Most affairs that take place in a marriage don't happen because one day one of the partners woke up and decided to have an affair. It's something that happens little by little. It's so easy to say, that nothing will ever happen, that it's only a harmless little infatuation, but unfortunately this is the same thing spoken by countless others who eventually did let something happen.
I apologize if this seems harsh, but part of my job is working with marriages, and all too often I've seen damage done because somebody who started with a simple, harmless crush on a co-worker, or friend found them self in a situation that they weren't expecting. "I never thought it would happen to me" or "I never meant for this to happen", are words that are far too common.
Why even put yourself into a situation that has the potential of damaging or ruining your marriage? What benefit is there in allowing feelings like this in your heart for somebody else? Is that temporary thrill or excitement really worth risking your marriage over - and believe me, the risk is there.

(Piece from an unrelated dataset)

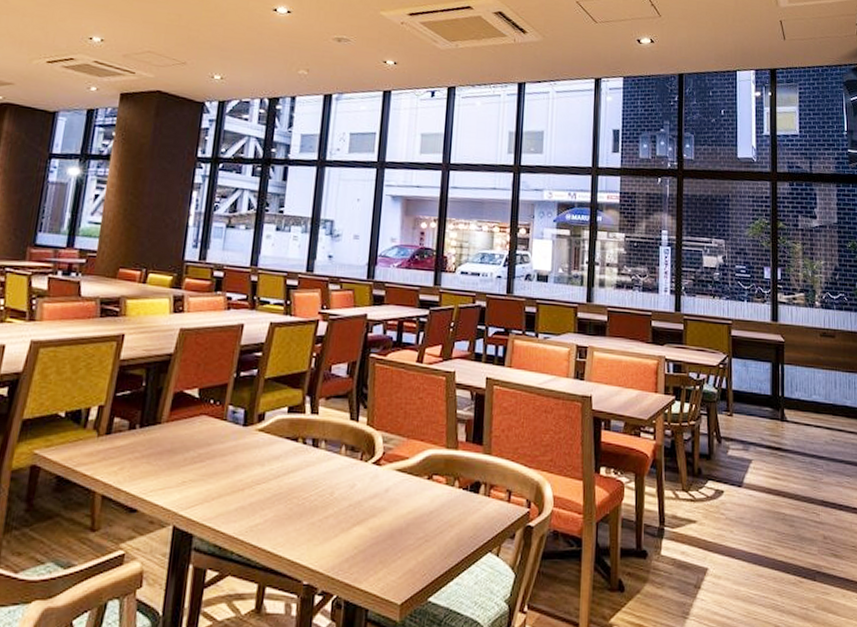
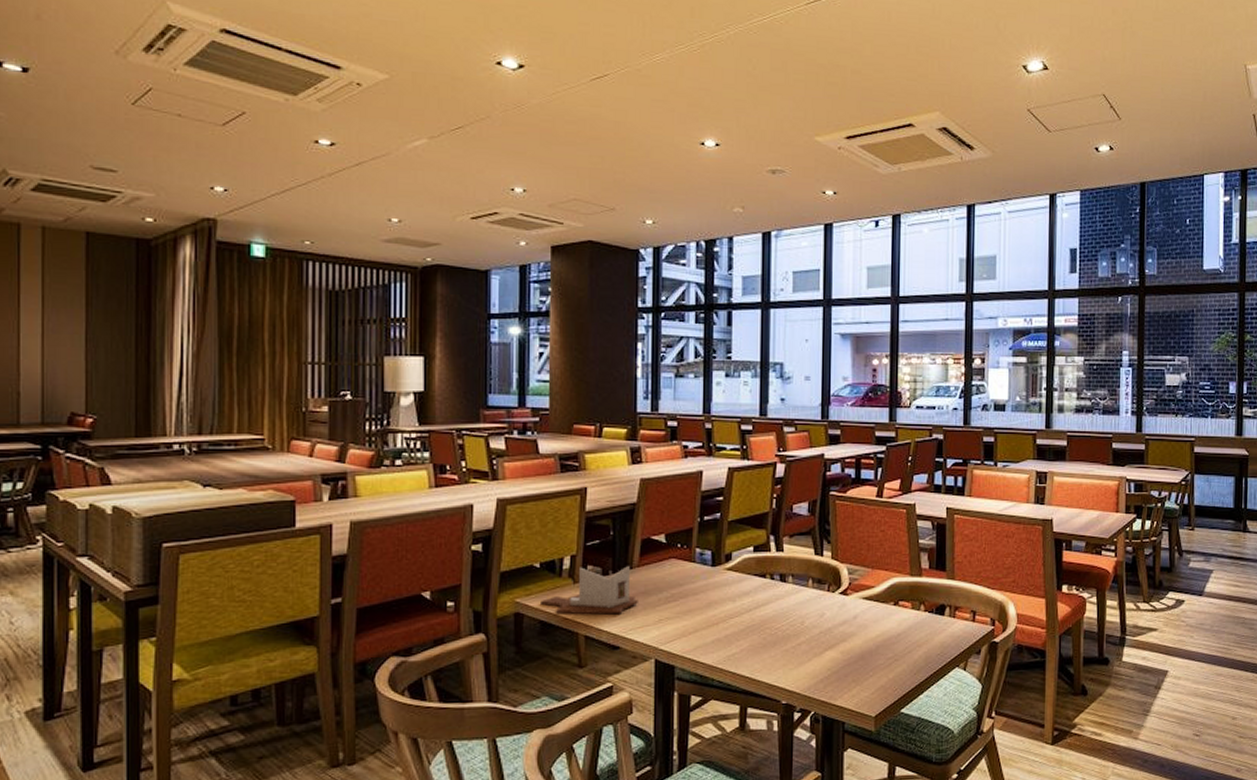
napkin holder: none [60,419,163,473] -> present [541,566,638,615]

Having a crush on some celebrity is one thing, having a crush on someone you know (especially someone who seems to feel the same way about you) is completely different - it's playing with fire.

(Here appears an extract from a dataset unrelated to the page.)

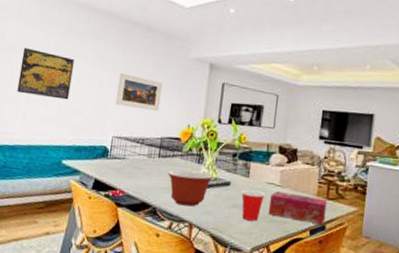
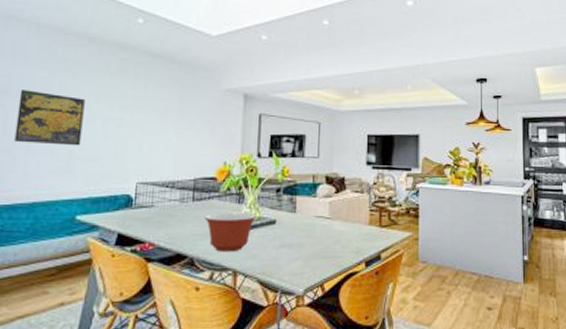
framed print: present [115,72,163,112] -> none [138,110,192,150]
cup: present [241,189,266,221] -> none [288,226,315,259]
tissue box: present [269,191,328,224] -> none [320,225,381,254]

My advice would be to do whatever it takes to get this person out of your life until those feelings are gone. Whatever changes are necessary do it, no matter how big or how small. And like others have said, do your best to try and let your feelings for your husband replace those feelings for this other person. Remember what it is about your hubby that made you fall in love with him. Find ways to let your husband's love cause this same "pitter-patter" in your heart.
Again, I'm sorry if this seems harsh, but I've seen it happen to too many marriages not to be worried by it.